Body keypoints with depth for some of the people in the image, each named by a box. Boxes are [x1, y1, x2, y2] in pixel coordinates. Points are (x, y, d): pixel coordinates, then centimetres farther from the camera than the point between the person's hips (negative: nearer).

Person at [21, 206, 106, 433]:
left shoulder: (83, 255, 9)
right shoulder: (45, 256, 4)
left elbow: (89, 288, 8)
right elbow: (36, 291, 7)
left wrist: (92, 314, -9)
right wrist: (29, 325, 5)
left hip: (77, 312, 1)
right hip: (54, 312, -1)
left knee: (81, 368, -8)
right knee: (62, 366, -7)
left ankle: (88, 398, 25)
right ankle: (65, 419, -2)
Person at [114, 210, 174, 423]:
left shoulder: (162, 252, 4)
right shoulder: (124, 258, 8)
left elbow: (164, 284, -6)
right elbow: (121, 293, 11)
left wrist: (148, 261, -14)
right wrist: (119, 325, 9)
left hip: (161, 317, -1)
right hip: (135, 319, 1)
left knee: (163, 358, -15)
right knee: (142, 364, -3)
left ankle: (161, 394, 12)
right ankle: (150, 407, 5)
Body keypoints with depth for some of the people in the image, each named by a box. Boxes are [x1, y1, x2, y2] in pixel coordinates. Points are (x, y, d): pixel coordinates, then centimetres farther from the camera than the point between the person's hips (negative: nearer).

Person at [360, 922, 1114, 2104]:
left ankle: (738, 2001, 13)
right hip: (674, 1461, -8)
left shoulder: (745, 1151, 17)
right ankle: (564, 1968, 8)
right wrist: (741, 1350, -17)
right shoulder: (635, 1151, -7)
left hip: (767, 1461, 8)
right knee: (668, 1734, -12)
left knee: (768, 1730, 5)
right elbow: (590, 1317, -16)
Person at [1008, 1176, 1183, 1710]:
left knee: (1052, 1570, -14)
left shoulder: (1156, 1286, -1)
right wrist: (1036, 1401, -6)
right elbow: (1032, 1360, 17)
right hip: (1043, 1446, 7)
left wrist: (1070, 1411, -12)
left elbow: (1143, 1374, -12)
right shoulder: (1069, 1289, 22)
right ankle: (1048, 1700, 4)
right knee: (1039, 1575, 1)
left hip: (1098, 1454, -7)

**What you need to do**
Restate the data above word for word. Leave nothing out.

**Response for this exercise**
Body keypoints with depth for some of the people in the image, each named by a box. Boxes are [x1, y1, x2, y2] in pixel coordinates. Points are (x, y, d): pixel coordinates, then centimetres farther from the camera than the point between the person's hips (negative: nearer).

Person at [21, 206, 106, 433]:
left shoulder: (83, 255, 9)
right shoulder: (45, 256, 4)
left elbow: (89, 288, 8)
right elbow: (36, 291, 7)
left wrist: (92, 314, -9)
right wrist: (29, 325, 5)
left hip: (77, 312, 1)
right hip: (54, 312, -1)
left knee: (81, 368, -8)
right knee: (62, 366, -7)
left ankle: (88, 398, 25)
right ankle: (65, 419, -2)
Person at [114, 210, 174, 423]:
left shoulder: (162, 252, 4)
right shoulder: (124, 258, 8)
left elbow: (164, 284, -6)
right elbow: (121, 293, 11)
left wrist: (148, 261, -14)
right wrist: (119, 325, 9)
left hip: (161, 317, -1)
right hip: (135, 319, 1)
left knee: (163, 358, -15)
right knee: (142, 364, -3)
left ankle: (161, 394, 12)
right ankle: (150, 407, 5)
Body keypoints with depth for some of the people in the image, each named by a box. Boxes are [x1, y1, x2, y2] in pixel coordinates. Points are (x, y, d): pixel coordinates, then centimetres farther from the camera than the point between the person's hips (negative: nearer).

Person at [360, 922, 1114, 2104]:
left ankle: (738, 2001, 13)
right hip: (674, 1461, -8)
left shoulder: (745, 1151, 17)
right ankle: (564, 1968, 8)
right wrist: (741, 1350, -17)
right shoulder: (635, 1151, -7)
left hip: (767, 1461, 8)
right knee: (668, 1734, -12)
left knee: (768, 1730, 5)
right elbow: (590, 1317, -16)
Person at [1008, 1176, 1183, 1710]:
left knee: (1052, 1570, -14)
left shoulder: (1156, 1286, -1)
right wrist: (1036, 1401, -6)
right elbow: (1032, 1360, 17)
right hip: (1043, 1446, 7)
left wrist: (1070, 1411, -12)
left elbow: (1143, 1374, -12)
right shoulder: (1069, 1289, 22)
right ankle: (1048, 1700, 4)
right knee: (1039, 1575, 1)
left hip: (1098, 1454, -7)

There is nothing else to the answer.